Chronik: 18. Jahrhundert – 1738

1738: Joseph Ben Issachar Süßkind Oppenheimer (verunglimpfend “Jud Süß” genannt) wird hingerichtet
Joseph Süßkind Oppenheimer war ein erfolgreicher Finanzmakler und Bankier, der 1736 zum Geheimen Finanzrat des Herzogs von Württemberg, Karl Alexander (1684-1737), ernannt wurde. Gleichzeitig avancierte er zu einem wichtigen politischen Berater des Herzogs.
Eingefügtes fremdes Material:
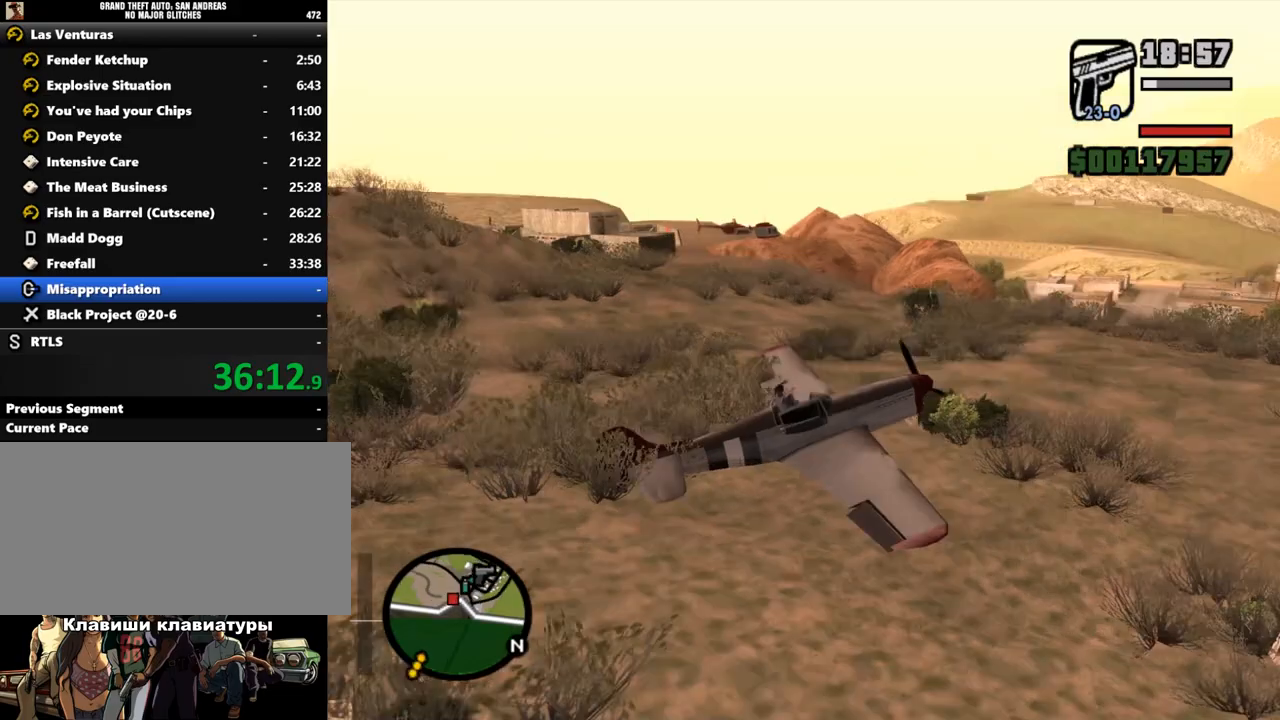
{"keys": ["w"], "mouse": [], "events": [[33, "shift_l", "up"], [100, "shift_l", "down"], [167, "shift_l", "up"], [233, "shift_l", "down"], [300, "shift_l", "up"], [400, "shift_l", "down"], [433, "shift_l", "up"]]}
Karl Alexander war katholisch, Württemberg hingegen protestantisch, so dass er einige Zugeständnisse an die protestantischen Landstände machen musste. Diese wollte er z.T. rückgängig machen, unterrichtete darüber aber nicht Oppenheimer. Trotzdem wurde Oppenheimer nach dem Tod des Herzogs mit diesen Plänen in Verbindung gebracht. Verschärfend kamen etliche Gerüchte hinzu, gestreut von politischen Feinden. Es folgten die Festnahme, Verhöre mit Gewaltanwendung, extreme Haftbedingungen und Anklagen wegen Hochverrats und anderer Vergehen – und Oppenheimer wurde von parteiischen Richtern zum Tode verurteilt. Er starb am 4. Februar 1738 am Strang.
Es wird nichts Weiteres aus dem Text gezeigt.